Following setbacks, Bayer faces uphill task for its corporate overhaul: Analysts
November 22, 2023
After a challenging week marked by setbacks in both clinical trials and legal battles, Bayer's plans for a corporate overhaul are facing increased constraints, say analysts, despite the German conglomerate, led by new CEO Bill Anderson, remaining determined to proceed with its strategic review.
According to media reports, the downturn for Bayer started with the disappointment of its potential blockbuster, asundexian, failing to outperform Bristol Myers Squibb and Pfizer's Eliquis in a phase 3 trial.
Following the blood thinner's efficacy shortcomings, Bayer opted to prematurely halt the study while continuing to advance the asset in stroke treatment.
The company is now pinning its hopes on new drugs like asundexian to offset the impending loss of exclusivity on its Johnson & Johnson-partnered medication, Xarelto.
Added to Bayer's woes, a Missouri jury ordered the conglomerate to pay $1.56 billion to four plaintiffs who claimed that Bayer's Roundup weedkiller caused their cancer. The legal battles over Roundup have been ongoing since Bayer acquired Monsanto in 2018. As a consequence of these setbacks, Bayer's share price experienced a 17.5% decline recently.
The ability of Bayer to restructure its corporate framework by the targeted date of March 5, 2024, is now "further" limited, according to analysts at ODDO BHF.
In a note to clients, the analysts emphasised that the weaker pharmaceutical pipeline may necessitate cash flow from other divisions to compensate for dwindling revenues from drugs losing exclusivity.
Additionally, ongoing litigation risks in Bayer's crop science division could limit the company's flexibility in spinning off or selling the unit, they cautioned.
Despite these challenges, CEO Bill Anderson assured investors on a conference call that the recent events do not alter the strategic options available to Bayer.
He acknowledged that the impact of these events might tighten conditions but maintained that the company's ability to transform its business structure remains intact.
Anderson, who took the helm earlier in the year, faced immediate questions about whether Bayer should spin off its consumer health or crop science divisions. He reiterated the commitment to communicating a detailed strategy and financial targets by 2024, emphasising that the chosen structure must support the goals of speed, innovation, and quality.
Bayer CEO says tougher cash outlook will be considered in overhaul
- Bayer's CEO Bill Anderson said the company's strategic review will consider a potentially tougher outlook for cash flows, after the German conglomerate suffered a major drug development setback, as reported by Yahoo!Finance.
- Late Sunday, Bayer stopped a large late-stage trial testing a new anticoagulant drug due to lack of efficacy, tossing its most promising development project in doubt, and adding to litigation and debt problems.
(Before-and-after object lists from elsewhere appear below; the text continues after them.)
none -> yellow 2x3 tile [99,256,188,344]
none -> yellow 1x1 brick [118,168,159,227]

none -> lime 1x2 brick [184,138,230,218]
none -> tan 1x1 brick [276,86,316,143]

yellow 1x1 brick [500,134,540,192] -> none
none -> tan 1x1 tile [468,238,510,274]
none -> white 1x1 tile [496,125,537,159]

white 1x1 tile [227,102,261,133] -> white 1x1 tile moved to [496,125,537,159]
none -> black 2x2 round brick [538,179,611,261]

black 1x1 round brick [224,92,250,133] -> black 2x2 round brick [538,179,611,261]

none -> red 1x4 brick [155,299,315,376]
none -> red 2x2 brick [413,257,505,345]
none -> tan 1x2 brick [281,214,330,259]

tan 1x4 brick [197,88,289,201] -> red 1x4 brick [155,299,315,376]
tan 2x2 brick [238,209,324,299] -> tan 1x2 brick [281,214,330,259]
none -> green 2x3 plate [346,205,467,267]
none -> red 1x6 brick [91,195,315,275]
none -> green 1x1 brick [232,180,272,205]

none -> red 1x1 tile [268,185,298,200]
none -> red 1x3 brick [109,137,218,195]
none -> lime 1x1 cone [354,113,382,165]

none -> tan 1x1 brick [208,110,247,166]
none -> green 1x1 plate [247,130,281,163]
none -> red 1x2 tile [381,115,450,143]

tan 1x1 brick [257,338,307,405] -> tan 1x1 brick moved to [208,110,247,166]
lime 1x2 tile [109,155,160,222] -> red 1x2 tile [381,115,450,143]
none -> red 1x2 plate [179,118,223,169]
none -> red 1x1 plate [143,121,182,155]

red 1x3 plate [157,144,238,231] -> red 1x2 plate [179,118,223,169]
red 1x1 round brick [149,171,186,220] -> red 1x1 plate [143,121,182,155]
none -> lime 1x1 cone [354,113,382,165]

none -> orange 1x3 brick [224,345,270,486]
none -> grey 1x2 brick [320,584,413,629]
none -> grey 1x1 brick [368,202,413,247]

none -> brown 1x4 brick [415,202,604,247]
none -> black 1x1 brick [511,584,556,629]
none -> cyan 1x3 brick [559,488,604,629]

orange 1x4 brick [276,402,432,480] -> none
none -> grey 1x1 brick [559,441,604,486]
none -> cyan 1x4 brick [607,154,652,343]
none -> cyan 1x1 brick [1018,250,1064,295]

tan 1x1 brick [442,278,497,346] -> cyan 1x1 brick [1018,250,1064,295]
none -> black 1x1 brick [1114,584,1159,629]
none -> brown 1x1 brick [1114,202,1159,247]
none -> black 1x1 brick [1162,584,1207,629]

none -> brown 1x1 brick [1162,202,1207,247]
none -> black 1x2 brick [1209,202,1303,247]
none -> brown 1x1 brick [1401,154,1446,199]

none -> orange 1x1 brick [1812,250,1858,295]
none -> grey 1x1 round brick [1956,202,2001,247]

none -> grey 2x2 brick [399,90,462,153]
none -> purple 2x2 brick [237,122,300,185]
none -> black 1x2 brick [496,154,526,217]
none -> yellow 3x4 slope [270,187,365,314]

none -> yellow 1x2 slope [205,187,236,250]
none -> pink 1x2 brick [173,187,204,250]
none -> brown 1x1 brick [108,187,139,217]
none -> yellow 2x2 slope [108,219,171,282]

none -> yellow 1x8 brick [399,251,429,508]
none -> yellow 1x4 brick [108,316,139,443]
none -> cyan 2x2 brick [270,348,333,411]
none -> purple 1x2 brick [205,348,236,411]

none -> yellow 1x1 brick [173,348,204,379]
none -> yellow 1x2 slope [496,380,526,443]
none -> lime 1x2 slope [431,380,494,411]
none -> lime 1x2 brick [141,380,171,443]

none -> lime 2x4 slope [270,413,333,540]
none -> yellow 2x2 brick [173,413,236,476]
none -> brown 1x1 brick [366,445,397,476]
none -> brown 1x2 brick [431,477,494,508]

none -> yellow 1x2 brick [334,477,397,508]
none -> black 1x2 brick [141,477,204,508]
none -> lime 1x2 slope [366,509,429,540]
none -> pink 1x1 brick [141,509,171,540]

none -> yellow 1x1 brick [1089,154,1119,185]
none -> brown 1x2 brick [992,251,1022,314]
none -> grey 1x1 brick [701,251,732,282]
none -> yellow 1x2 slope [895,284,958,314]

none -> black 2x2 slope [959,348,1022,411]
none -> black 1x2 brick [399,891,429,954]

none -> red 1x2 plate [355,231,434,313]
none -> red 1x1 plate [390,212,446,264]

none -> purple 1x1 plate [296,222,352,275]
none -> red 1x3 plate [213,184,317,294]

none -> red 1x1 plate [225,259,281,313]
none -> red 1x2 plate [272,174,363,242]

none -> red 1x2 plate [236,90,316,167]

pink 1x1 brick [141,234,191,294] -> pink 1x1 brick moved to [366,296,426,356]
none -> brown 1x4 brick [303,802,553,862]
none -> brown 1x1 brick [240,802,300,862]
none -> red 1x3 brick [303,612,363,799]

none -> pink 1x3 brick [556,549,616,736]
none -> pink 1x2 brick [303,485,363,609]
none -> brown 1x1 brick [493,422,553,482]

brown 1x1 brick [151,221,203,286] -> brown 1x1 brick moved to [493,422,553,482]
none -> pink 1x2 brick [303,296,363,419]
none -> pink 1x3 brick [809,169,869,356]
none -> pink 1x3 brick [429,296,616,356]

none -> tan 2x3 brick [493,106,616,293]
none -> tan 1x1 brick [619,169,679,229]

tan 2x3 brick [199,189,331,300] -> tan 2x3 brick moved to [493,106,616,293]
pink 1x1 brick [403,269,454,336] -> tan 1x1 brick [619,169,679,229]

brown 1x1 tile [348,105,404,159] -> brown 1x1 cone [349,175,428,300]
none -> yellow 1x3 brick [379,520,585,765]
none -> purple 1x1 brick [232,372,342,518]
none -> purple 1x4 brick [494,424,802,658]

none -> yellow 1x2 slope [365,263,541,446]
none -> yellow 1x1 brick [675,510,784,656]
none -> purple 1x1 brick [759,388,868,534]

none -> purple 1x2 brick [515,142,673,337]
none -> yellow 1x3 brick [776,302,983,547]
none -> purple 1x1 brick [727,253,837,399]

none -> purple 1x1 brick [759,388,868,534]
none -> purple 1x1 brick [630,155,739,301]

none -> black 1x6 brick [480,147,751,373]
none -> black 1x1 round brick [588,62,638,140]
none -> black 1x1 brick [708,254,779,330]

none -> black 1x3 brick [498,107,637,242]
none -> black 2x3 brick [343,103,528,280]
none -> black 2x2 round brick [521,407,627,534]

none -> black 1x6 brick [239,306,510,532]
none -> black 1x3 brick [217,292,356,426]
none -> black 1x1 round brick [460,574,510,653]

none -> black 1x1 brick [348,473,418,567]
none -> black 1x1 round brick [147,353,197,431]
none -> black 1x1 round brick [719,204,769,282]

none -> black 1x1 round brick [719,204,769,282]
- "Anything that affects future cash flows negatively just makes that a little tighter," Anderson said on an analyst call Tuesday. He added that "the impact of these recent events does not change what our strategic options are. It just may mean that some of those conditions are a little tighter."
- The CEO has previously said he is considering a break-up of the maker of pharmaceuticals, non-prescription treatments and products for farmers. He gave the example that a potential sale of the consumer products unit to a competitor would generate more cash, and be faster, than a partial spin-off on the stock market and gradual sale of remaining shares over time.
- Stefan Oelrich, head of pharmaceuticals, said that when reviewing the halted trial his team was surprised by a "marked difference" in efficacy of Bayer's asundexian compared to Bristol-Myers Squibb and Pfizer's Eliquis.
- Oelrich noted that the peak sales potential of more than €5 billion would be revised lower, but plans to bring the product to market in 2026 remained in place, albeit for a smaller patient group.